A Ghost Story | Todas as coisas que cabem no tempo

A Ghost Story

Leia também: Trinta anos esta noite.

O tempo sempre foi um mistério para a humanidade. Afinal, por que existimos, se temos um tempo limitado para viver debaixo do sol? Por que todo o trabalho, desde a fecundação de um óvulo até o nascimento de uma vida, se todas as coisas passarão? Dia após dia, andamos de um lado para o outro, corremos atrás de sobrevivência, como se fôssemos importantes, como se todo o esforço valesse a pena, como se fôssemos viver para sempre. Mas nós não viveremos para sempre, nem chegaremos perto disso.

A Ghost Story é um filme marcante, estranho, complexo. É preciso muito mais que assistir para compreender o que ele quer dizer, porque a intenção do filme não é que você entenda, a intenção do filme é apenas reforçar o quanto nós conhecemos pouco sobre o tempo e sobre a morte, ele apenas reforça o quanto é frustrante viver dessa forma, ano após ano, sem saber o motivo de tudo isso.

O filme conta a história de C e M, protagonizados por Casey Affleck e Rooney Mara, e não existe nada de incomum na vida deles. Eles trabalham, eles conversam, eles dormem juntos. Tudo é muito comum, como na casa de qualquer casal, durante alguns minutos nós apenas assistimos o cotidiano. Mas, de repente, um acidente tira a vida de C e a partir desse momento nós entramos em uma atmosfera completamente diferente.

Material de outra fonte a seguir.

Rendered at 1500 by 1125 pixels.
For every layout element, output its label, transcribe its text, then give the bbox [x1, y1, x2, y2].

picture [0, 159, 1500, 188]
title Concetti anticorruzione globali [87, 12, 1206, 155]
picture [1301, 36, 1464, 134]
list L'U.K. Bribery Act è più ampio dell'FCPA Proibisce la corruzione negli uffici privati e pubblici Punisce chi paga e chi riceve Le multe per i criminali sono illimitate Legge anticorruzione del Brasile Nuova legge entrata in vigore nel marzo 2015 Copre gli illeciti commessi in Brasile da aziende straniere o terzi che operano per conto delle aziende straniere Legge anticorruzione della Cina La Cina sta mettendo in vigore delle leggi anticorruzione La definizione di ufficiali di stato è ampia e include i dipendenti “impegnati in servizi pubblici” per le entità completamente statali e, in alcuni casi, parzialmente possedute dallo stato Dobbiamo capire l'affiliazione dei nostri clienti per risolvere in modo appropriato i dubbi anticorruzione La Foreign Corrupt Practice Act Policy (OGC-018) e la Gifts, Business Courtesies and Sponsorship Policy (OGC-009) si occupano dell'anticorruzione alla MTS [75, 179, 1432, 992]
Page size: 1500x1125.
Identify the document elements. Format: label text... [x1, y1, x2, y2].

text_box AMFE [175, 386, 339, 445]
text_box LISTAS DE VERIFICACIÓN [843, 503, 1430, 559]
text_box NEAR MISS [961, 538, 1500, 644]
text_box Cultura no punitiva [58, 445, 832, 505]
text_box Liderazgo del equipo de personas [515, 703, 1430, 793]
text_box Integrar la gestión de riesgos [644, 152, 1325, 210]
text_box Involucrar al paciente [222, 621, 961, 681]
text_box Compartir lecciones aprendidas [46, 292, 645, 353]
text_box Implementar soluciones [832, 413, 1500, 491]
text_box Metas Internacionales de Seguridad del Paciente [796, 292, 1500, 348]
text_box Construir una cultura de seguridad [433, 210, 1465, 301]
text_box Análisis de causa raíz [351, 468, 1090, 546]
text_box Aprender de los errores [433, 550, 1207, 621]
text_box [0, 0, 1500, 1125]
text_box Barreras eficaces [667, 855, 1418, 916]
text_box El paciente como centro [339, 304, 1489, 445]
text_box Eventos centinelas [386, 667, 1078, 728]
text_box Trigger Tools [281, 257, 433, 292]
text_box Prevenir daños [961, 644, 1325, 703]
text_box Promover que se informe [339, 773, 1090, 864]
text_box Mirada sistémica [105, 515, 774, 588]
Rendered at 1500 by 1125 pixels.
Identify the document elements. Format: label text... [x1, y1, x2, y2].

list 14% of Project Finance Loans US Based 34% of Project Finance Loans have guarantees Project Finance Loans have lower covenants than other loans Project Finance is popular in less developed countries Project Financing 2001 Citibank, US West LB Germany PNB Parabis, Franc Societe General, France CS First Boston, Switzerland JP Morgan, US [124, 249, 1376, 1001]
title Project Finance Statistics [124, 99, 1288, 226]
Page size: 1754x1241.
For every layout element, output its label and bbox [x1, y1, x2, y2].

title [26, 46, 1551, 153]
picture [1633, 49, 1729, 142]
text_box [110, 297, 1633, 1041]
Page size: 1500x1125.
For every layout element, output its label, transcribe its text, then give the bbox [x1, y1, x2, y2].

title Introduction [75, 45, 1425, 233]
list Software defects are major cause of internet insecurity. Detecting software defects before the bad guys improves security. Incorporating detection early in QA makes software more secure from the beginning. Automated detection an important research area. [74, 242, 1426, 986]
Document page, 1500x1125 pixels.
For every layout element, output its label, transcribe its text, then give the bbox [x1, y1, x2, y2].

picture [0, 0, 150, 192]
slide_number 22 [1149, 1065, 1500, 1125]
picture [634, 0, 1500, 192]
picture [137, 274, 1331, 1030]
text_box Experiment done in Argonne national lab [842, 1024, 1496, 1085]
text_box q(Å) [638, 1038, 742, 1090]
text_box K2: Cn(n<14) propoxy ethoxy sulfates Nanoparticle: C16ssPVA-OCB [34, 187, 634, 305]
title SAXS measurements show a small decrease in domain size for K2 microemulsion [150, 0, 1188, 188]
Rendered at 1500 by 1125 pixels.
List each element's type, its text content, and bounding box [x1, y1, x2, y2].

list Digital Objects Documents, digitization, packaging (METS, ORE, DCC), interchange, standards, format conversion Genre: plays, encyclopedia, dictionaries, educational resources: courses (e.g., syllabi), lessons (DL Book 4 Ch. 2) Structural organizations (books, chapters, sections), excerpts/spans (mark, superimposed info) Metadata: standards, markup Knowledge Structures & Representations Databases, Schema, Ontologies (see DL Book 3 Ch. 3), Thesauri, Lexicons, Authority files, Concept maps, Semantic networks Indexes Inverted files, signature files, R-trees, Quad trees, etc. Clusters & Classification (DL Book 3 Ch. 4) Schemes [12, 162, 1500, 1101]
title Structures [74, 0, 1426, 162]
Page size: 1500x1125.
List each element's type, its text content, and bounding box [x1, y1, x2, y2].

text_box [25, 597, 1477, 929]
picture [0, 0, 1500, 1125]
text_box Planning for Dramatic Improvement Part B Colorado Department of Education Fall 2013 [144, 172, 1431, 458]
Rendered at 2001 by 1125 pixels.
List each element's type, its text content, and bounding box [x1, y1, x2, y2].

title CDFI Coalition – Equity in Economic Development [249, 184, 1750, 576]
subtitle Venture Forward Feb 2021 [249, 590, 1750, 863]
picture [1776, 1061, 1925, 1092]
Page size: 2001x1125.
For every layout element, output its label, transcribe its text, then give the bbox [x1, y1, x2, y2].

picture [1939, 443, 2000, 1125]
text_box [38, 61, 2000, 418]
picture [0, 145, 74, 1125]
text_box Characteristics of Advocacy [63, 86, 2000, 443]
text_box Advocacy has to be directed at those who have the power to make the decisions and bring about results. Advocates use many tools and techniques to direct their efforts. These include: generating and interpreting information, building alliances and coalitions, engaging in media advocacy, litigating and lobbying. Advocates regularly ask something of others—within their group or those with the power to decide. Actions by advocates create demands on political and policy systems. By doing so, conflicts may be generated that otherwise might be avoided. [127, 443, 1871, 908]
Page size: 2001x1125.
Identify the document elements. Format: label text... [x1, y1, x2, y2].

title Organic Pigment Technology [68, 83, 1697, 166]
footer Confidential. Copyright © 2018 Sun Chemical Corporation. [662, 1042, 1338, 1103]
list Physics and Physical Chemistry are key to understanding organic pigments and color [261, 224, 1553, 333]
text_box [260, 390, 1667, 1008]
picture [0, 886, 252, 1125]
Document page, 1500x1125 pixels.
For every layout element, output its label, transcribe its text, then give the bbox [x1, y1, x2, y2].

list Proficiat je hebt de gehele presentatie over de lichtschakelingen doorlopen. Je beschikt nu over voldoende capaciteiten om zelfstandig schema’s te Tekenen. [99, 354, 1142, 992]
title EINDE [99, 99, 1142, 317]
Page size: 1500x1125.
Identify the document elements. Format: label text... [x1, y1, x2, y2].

C volta para a casa onde viveu com a esposa, ele vira um fantasma, como aqueles fantasmas de desenho animado, com um lençol branco e dois buracos simbolizando os olhos. A partir desse ponto, ele se torna o personagem principal da história, um fantasma melancólico e solitário, assistindo sua esposa seguir em frente.

No início do filme, nós percebemos a frustração de M morando naquela casa, ela quer sair de lá, quer se mudar para um lugar melhor, mas C insiste em ficar, ele gosta da casa, existe uma história ali, ele não quer deixar essa história para trás. Com o passar dos dias, M conta para C que ela tem um costume peculiar desde criança, quando ela se muda, ela gosta de deixar um bilhete na casa onde morou.

A Ghost Story

– Eu escrevia bilhetes e os dobrava bem pequeno, então os escondia.

– O que eles diziam?

– Eram só coisas que eu gostaria de lembrar para o caso de que se eu quisesse voltar, haveria um pedaço de mim esperando.

Quando C morre, M não vê mas sentido em ficar naquela casa, ela já não gostava da casa, sem C, seria impossível continuar ali. Então, ela vai embora, deixando para trás o fantasma de C. Conforme a história avança, a gente percebe que C tem um propósito, ele não está preso na casa porque ele é apegado a casa, de fato, mas ele precisa fazer algo, ele precisa saber o que M deixou escrito no bilhete que deixou escondido na parede da casa quando foi embora.

C é uma fantasma em busca de algo que o faça lembrar que ele existiu, que ele viveu durante um tempo na Terra. A busca pelo bilhete de M não é apenas curiosidade, o bilhete é um pedaço de M, um pedaço que ele vai reencontrar quando encontrar o bilhete.

Eu nunca me senti tão triste assistindo um filme, eu fiquei dias pensando naquele fantasma solitário, sobrevivendo apenas de lembranças, em busca de algo que o fizesse seguir em frente. Nós vivemos dessa forma, nos apegamos a flashes de coisas que um dia existiram, porque nós precisamos sentir que todas essas coisas foram reais, que não foi tudo em vão.

Nós não somos infinitos, mas o tempo é, e nele cabe todas as coisas que nós gostaríamos de levar conosco. Momentos, sorrisos, pessoas, lágrimas, tudo ficará marcado no tempo. Seremos esquecidos, nos tornaremos o fantasma de alguém, mas nós estivemos aqui, nós fizemos parte de uma partícula mínima do Universo. Se, um dia, o mundo acabar, se um asteroide atingir a Terra e dizimar a população, nos misturaremos com as estrelas queimando vivas no céu, viajaremos anos luz, pela escuridão cheia de pontos de luz e seremos livres dessa casca que chamamos de corpo.